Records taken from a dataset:
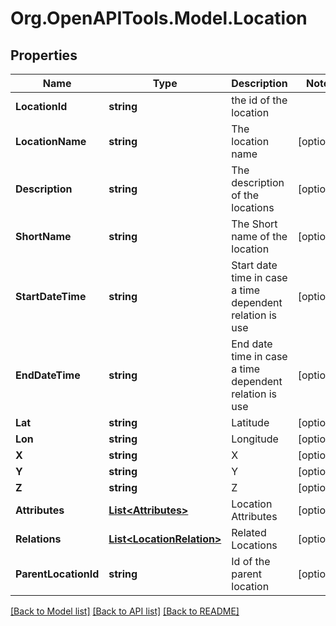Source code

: # Org.OpenAPITools.Model.Location

## Properties

Name | Type | Description | Notes
------------ | ------------- | ------------- | -------------
**LocationId** | **string** | the id of the location | 
**LocationName** | **string** | The location name | [optional] 
**Description** | **string** | The description of the locations | [optional] 
**ShortName** | **string** | The Short name of the location | [optional] 
**StartDateTime** | **string** | Start date time in case a time dependent relation is use | [optional] 
**EndDateTime** | **string** | End date time in case a time dependent relation is use | [optional] 
**Lat** | **string** | Latitude | [optional] 
**Lon** | **string** | Longitude | [optional] 
**X** | **string** | X | [optional] 
**Y** | **string** | Y | [optional] 
**Z** | **string** | Z | [optional] 
**Attributes** | [**List&lt;Attributes&gt;**](Attributes.md) | Location Attributes | [optional] 
**Relations** | [**List&lt;LocationRelation&gt;**](LocationRelation.md) | Related Locations | [optional] 
**ParentLocationId** | **string** | Id of the parent location | [optional] 

[[Back to Model list]](../README.md#documentation-for-models) [[Back to API list]](../README.md#documentation-for-api-endpoints) [[Back to README]](../README.md)

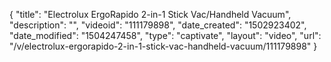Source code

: {
    "title": "Electrolux ErgoRapido 2-in-1 Stick Vac\/Handheld Vacuum",
    "description": "",
    "videoid": "111179898",
    "date_created": "1502923402",
    "date_modified": "1504247458",
    "type": "captivate",
    "layout": "video",
    "url": "\/v\/electrolux-ergorapido-2-in-1-stick-vac-handheld-vacuum\/111179898"
}
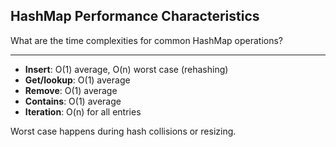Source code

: ## HashMap Performance Characteristics

What are the time complexities for common HashMap operations?

---

- **Insert**: O(1) average, O(n) worst case (rehashing)
- **Get/lookup**: O(1) average
- **Remove**: O(1) average
- **Contains**: O(1) average
- **Iteration**: O(n) for all entries

Worst case happens during hash collisions or resizing.

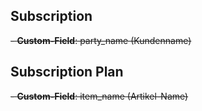 ## Subscription

~~- **Custom-Field**: party_name (Kundenname)~~

## Subscription Plan

~~- **Custom-Field**: item_name (Artikel-Name)~~

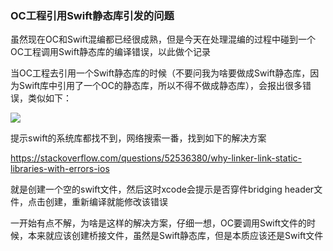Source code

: ### OC工程引用Swift静态库引发的问题

虽然现在OC和Swift混编都已经很成熟，但是今天在处理混编的过程中碰到一个OC工程调用Swift静态库的编译错误，以此做个记录

当OC工程去引用一个Swift静态库的时候（不要问我为啥要做成Swift静态库，因为Swift库中引用了一个OC的静态库，所以不得不做成静态库），会报出很多错误，类似如下：

![](https://tva1.sinaimg.cn/large/007S8ZIlgy1ggjprgai7lj30pc09pwi1.jpg)

提示swift的系统库都找不到，网络搜索一番，找到如下的解决方案

https://stackoverflow.com/questions/52536380/why-linker-link-static-libraries-with-errors-ios

就是创建一个空的swift文件，然后这时xcode会提示是否穿件bridging header文件，点击创建，重新编译就能修改该错误 

一开始有点不解，为啥是这样的解决方案，仔细一想，OC要调用Swift文件的时候，本来就应该创建桥接文件，虽然是Swift静态库，但是本质应该还是Swift文件



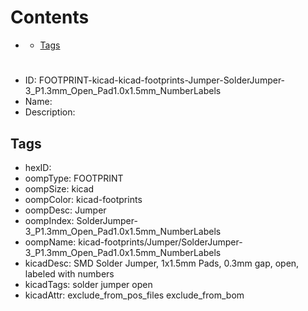 



Contents
========

* [](#)
	* [Tags](#tags)

# 

- ID: FOOTPRINT-kicad-kicad-footprints-Jumper-SolderJumper-3_P1.3mm_Open_Pad1.0x1.5mm_NumberLabels
- Name: 
- Description: 

## Tags

- hexID: 
- oompType: FOOTPRINT
- oompSize: kicad
- oompColor: kicad-footprints
- oompDesc: Jumper
- oompIndex: SolderJumper-3_P1.3mm_Open_Pad1.0x1.5mm_NumberLabels
- oompName: kicad-footprints/Jumper/SolderJumper-3_P1.3mm_Open_Pad1.0x1.5mm_NumberLabels
- kicadDesc: SMD Solder Jumper, 1x1.5mm Pads, 0.3mm gap, open, labeled with numbers
- kicadTags: solder jumper open
- kicadAttr: exclude_from_pos_files exclude_from_bom
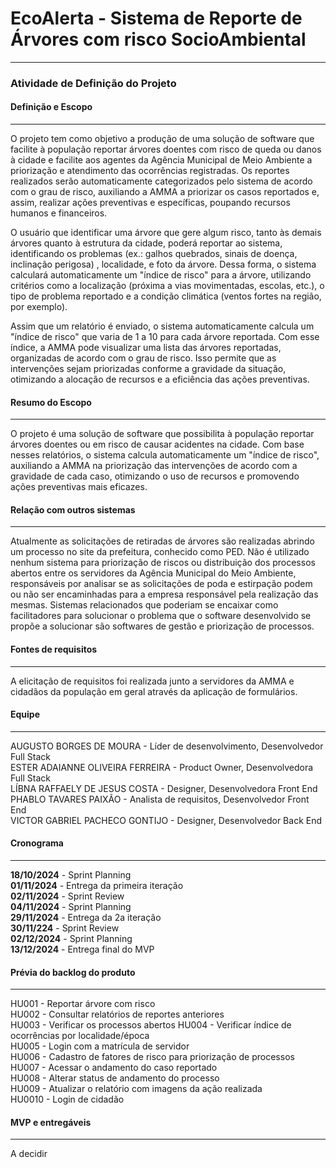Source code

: # EcoAlerta - Sistema de Reporte de Árvores com risco SocioAmbiental
----
### Atividade de Definição do Projeto
 

#### Definição e Escopo
---- 

O projeto tem como objetivo a produção de uma solução de software que facilite à população reportar árvores doentes com risco de queda ou danos à cidade e facilite aos agentes da Agência Municipal de Meio Ambiente a priorização e atendimento das ocorrências registradas. Os reportes realizados serão automaticamente categorizados pelo sistema de acordo com o grau de risco, auxiliando a AMMA a priorizar os casos reportados e, assim, realizar ações preventivas e específicas, poupando recursos humanos e financeiros.

O usuário que identificar uma árvore que gere algum risco, tanto às demais árvores quanto à estrutura da cidade, poderá reportar ao sistema, identificando os problemas (ex.: galhos quebrados, sinais de doença, inclinação perigosa) , localidade, e foto da árvore. Dessa forma, o sistema calculará automaticamente um "índice de risco" para a árvore, utilizando critérios como a localização (próxima a vias movimentadas, escolas, etc.), o tipo de problema reportado e a condição climática (ventos fortes na região, por exemplo).

Assim que um relatório é enviado, o sistema automaticamente calcula um "índice de risco" que varia de 1 a 10 para cada árvore reportada. Com esse índice, a AMMA pode visualizar uma lista das árvores reportadas, organizadas de acordo com o grau de risco. Isso permite que as intervenções sejam priorizadas conforme a gravidade da situação, otimizando a alocação de recursos e a eficiência das ações preventivas.

#### Resumo do Escopo
---- 

O projeto é uma solução de software que possibilita à população reportar árvores doentes ou em risco de causar acidentes na cidade. Com base nesses relatórios, o sistema calcula automaticamente um "índice de risco", auxiliando a AMMA na priorização das intervenções de acordo com a gravidade de cada caso, otimizando o uso de recursos e promovendo ações preventivas mais eficazes.

#### Relação com outros sistemas
----
Atualmente as solicitações de retiradas de árvores são realizadas abrindo um processo no site da prefeitura, conhecido como PED. Não é utilizado nenhum sistema para priorização de riscos ou distribuição dos processos abertos entre os servidores da Agência Municipal do Meio Ambiente, responsáveis por analisar se as solicitações de poda e estirpação podem ou não ser encaminhadas para a empresa responsável pela realização das mesmas. Sistemas relacionados que poderiam se encaixar como facilitadores para solucionar o problema que o software desenvolvido se propõe a solucionar são softwares de gestão e priorização de processos.

#### Fontes de requisitos
---- 
A elicitação de requisitos foi realizada junto a servidores da AMMA e cidadãos da população em geral através da aplicação de formulários.

#### Equipe
---- 
AUGUSTO BORGES DE MOURA - Líder de desenvolvimento, Desenvolvedor Full Stack  
ESTER ADAIANNE OLIVEIRA FERREIRA - Product Owner, Desenvolvedora Full Stack  
LÍBNA RAFFAELY DE JESUS COSTA - Designer, Desenvolvedora Front End  
PHABLO TAVARES PAIXÃO - Analista de requisitos, Desenvolvedor Front End  
VICTOR GABRIEL PACHECO GONTIJO - Designer, Desenvolvedor Back End  

#### Cronograma
----
**18/10/2024** - Sprint Planning  
**01/11/2024** - Entrega da primeira iteração  
**02/11/2024** - Sprint Review  
**04/11/2024** - Sprint Planning  
**29/11/2024** - Entrega da 2a iteração  
**30/11/224** - Sprint Review  
**02/12/2024** - Sprint Planning  
**13/12/2024** - Entrega final do MVP  

#### Prévia do backlog do produto
----
HU001 - Reportar árvore com risco  
HU002 - Consultar relatórios de reportes anteriores  
HU003 - Verificar os processos abertos
HU004 - Verificar índice de ocorrências por localidade/época  
HU005 - Login com a matrícula de servidor  
HU006 - Cadastro de fatores de risco para priorização de processos  
HU007 - Acessar o andamento do caso reportado  
HU008 - Alterar status de andamento do processo  
HU009 - Atualizar o relatório com imagens da ação realizada  
HU0010 - Login de cidadão

#### MVP e entregáveis
---- 
A decidir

PROBLEM TO SOLVE
Output every line of the rows above as a JSON list of strings, one string per line, skipping blank lines and leaving the pictures out.

FINISHED TASK
[
  "Source code",
  ": # Org.OpenAPITools.Model.Location",
  "## Properties",
  "Name | Type | Description | Notes",
  "------------ | ------------- | ------------- | -------------",
  "**LocationId** | **string** | the id of the location | ",
  "**LocationName** | **string** | The location name | [optional] ",
  "**Description** | **string** | The description of the locations | [optional] ",
  "**ShortName** | **string** | The Short name of the location | [optional] ",
  "**StartDateTime** | **string** | Start date time in case a time dependent relation is use | [optional] ",
  "**EndDateTime** | **string** | End date time in case a time dependent relation is use | [optional] ",
  "**Lat** | **string** | Latitude | [optional] ",
  "**Lon** | **string** | Longitude | [optional] ",
  "**X** | **string** | X | [optional] ",
  "**Y** | **string** | Y | [optional] ",
  "**Z** | **string** | Z | [optional] ",
  "**Attributes** | [**List&lt;Attributes&gt;**](Attributes.md) | Location Attributes | [optional] ",
  "**Relations** | [**List&lt;LocationRelation&gt;**](LocationRelation.md) | Related Locations | [optional] ",
  "**ParentLocationId** | **string** | Id of the parent location | [optional] ",
  "[[Back to Model list]](../README.md#documentation-for-models) [[Back to API list]](../README.md#documentation-for-api-endpoints) [[Back to README]](../README.md)",
  "Source code",
  ": {",
  "    \"title\": \"Electrolux ErgoRapido 2-in-1 Stick Vac\\/Handheld Vacuum\",",
  "    \"description\": \"\",",
  "    \"videoid\": \"111179898\",",
  "    \"date_created\": \"1502923402\",",
  "    \"date_modified\": \"1504247458\",",
  "    \"type\": \"captivate\",",
  "    \"layout\": \"video\",",
  "    \"url\": \"\\/v\\/electrolux-ergorapido-2-in-1-stick-vac-handheld-vacuum\\/111179898\"",
  "}",
  "Source code",
  ": ## HashMap Performance Characteristics",
  "What are the time complexities for common HashMap operations?",
  "---",
  "- **Insert**: O(1) average, O(n) worst case (rehashing)",
  "- **Get/lookup**: O(1) average",
  "- **Remove**: O(1) average",
  "- **Contains**: O(1) average",
  "- **Iteration**: O(n) for all entries",
  "Worst case happens during hash collisions or resizing.",
  " ## Subscription",
  "~~- **Custom-Field**: party_name (Kundenname)~~",
  "## Subscription Plan",
  "~~- **Custom-Field**: item_name (Artikel-Name)~~",
  "Source code",
  ": ### OC工程引用Swift静态库引发的问题",
  "虽然现在OC和Swift混编都已经很成熟，但是今天在处理混编的过程中碰到一个OC工程调用Swift静态库的编译错误，以此做个记录",
  "当OC工程去引用一个Swift静态库的时候（不要问我为啥要做成Swift静态库，因为Swift库中引用了一个OC的静态库，所以不得不做成静态库），会报出很多错误，类似如下：",
  "![](https://tva1.sinaimg.cn/large/007S8ZIlgy1ggjprgai7lj30pc09pwi1.jpg)",
  "提示swift的系统库都找不到，网络搜索一番，找到如下的解决方案",
  "https://stackoverflow.com/questions/52536380/why-linker-link-static-libraries-with-errors-ios",
  "就是创建一个空的swift文件，然后这时xcode会提示是否穿件bridging header文件，点击创建，重新编译就能修改该错误 ",
  "一开始有点不解，为啥是这样的解决方案，仔细一想，OC要调用Swift文件的时候，本来就应该创建桥接文件，虽然是Swift静态库，但是本质应该还是Swift文件",
  "Contents",
  "========",
  "* [](#)",
  "\t* [Tags](#tags)",
  "# ",
  "- ID: FOOTPRINT-kicad-kicad-footprints-Jumper-SolderJumper-3_P1.3mm_Open_Pad1.0x1.5mm_NumberLabels",
  "- Name: ",
  "- Description: ",
  "## Tags",
  "- hexID: ",
  "- oompType: FOOTPRINT",
  "- oompSize: kicad",
  "- oompColor: kicad-footprints",
  "- oompDesc: Jumper",
  "- oompIndex: SolderJumper-3_P1.3mm_Open_Pad1.0x1.5mm_NumberLabels",
  "- oompName: kicad-footprints/Jumper/SolderJumper-3_P1.3mm_Open_Pad1.0x1.5mm_NumberLabels",
  "- kicadDesc: SMD Solder Jumper, 1x1.5mm Pads, 0.3mm gap, open, labeled with numbers",
  "- kicadTags: solder jumper open",
  "- kicadAttr: exclude_from_pos_files exclude_from_bom",
  "Source code",
  ": # EcoAlerta - Sistema de Reporte de Árvores com risco SocioAmbiental",
  "----",
  "### Atividade de Definição do Projeto",
  "#### Definição e Escopo",
  "---- ",
  "O projeto tem como objetivo a produção de uma solução de software que facilite à população reportar árvores doentes com risco de queda ou danos à cidade e facilite aos agentes da Agência Municipal de Meio Ambiente a priorização e atendimento das ocorrências registradas. Os reportes realizados serão automaticamente categorizados pelo sistema de acordo com o grau de risco, auxiliando a AMMA a priorizar os casos reportados e, assim, realizar ações preventivas e específicas, poupando recursos humanos e financeiros.",
  "O usuário que identificar uma árvore que gere algum risco, tanto às demais árvores quanto à estrutura da cidade, poderá reportar ao sistema, identificando os problemas (ex.: galhos quebrados, sinais de doença, inclinação perigosa) , localidade, e foto da árvore. Dessa forma, o sistema calculará automaticamente um \"índice de risco\" para a árvore, utilizando critérios como a localização (próxima a vias movimentadas, escolas, etc.), o tipo de problema reportado e a condição climática (ventos fortes na região, por exemplo).",
  "Assim que um relatório é enviado, o sistema automaticamente calcula um \"índice de risco\" que varia de 1 a 10 para cada árvore reportada. Com esse índice, a AMMA pode visualizar uma lista das árvores reportadas, organizadas de acordo com o grau de risco. Isso permite que as intervenções sejam priorizadas conforme a gravidade da situação, otimizando a alocação de recursos e a eficiência das ações preventivas.",
  "#### Resumo do Escopo",
  "---- ",
  "O projeto é uma solução de software que possibilita à população reportar árvores doentes ou em risco de causar acidentes na cidade. Com base nesses relatórios, o sistema calcula automaticamente um \"índice de risco\", auxiliando a AMMA na priorização das intervenções de acordo com a gravidade de cada caso, otimizando o uso de recursos e promovendo ações preventivas mais eficazes.",
  "#### Relação com outros sistemas",
  "----",
  "Atualmente as solicitações de retiradas de árvores são realizadas abrindo um processo no site da prefeitura, conhecido como PED. Não é utilizado nenhum sistema para priorização de riscos ou distribuição dos processos abertos entre os servidores da Agência Municipal do Meio Ambiente, responsáveis por analisar se as solicitações de poda e estirpação podem ou não ser encaminhadas para a empresa responsável pela realização das mesmas. Sistemas relacionados que poderiam se encaixar como facilitadores para solucionar o problema que o software desenvolvido se propõe a solucionar são softwares de gestão e priorização de processos.",
  "#### Fontes de requisitos",
  "---- ",
  "A elicitação de requisitos foi realizada junto a servidores da AMMA e cidadãos da população em geral através da aplicação de formulários.",
  "#### Equipe",
  "---- ",
  "AUGUSTO BORGES DE MOURA - Líder de desenvolvimento, Desenvolvedor Full Stack  ",
  "ESTER ADAIANNE OLIVEIRA FERREIRA - Product Owner, Desenvolvedora Full Stack  ",
  "LÍBNA RAFFAELY DE JESUS COSTA - Designer, Desenvolvedora Front End  ",
  "PHABLO TAVARES PAIXÃO - Analista de requisitos, Desenvolvedor Front End  ",
  "VICTOR GABRIEL PACHECO GONTIJO - Designer, Desenvolvedor Back End  ",
  "#### Cronograma",
  "----",
  "**18/10/2024** - Sprint Planning  ",
  "**01/11/2024** - Entrega da primeira iteração  ",
  "**02/11/2024** - Sprint Review  ",
  "**04/11/2024** - Sprint Planning  ",
  "**29/11/2024** - Entrega da 2a iteração  ",
  "**30/11/224** - Sprint Review  ",
  "**02/12/2024** - Sprint Planning  ",
  "**13/12/2024** - Entrega final do MVP  ",
  "#### Prévia do backlog do produto",
  "----",
  "HU001 - Reportar árvore com risco  ",
  "HU002 - Consultar relatórios de reportes anteriores  ",
  "HU003 - Verificar os processos abertos",
  "HU004 - Verificar índice de ocorrências por localidade/época  ",
  "HU005 - Login com a matrícula de servidor  ",
  "HU006 - Cadastro de fatores de risco para priorização de processos  ",
  "HU007 - Acessar o andamento do caso reportado  ",
  "HU008 - Alterar status de andamento do processo  ",
  "HU009 - Atualizar o relatório com imagens da ação realizada  ",
  "HU0010 - Login de cidadão",
  "#### MVP e entregáveis",
  "---- ",
  "A decidir"
]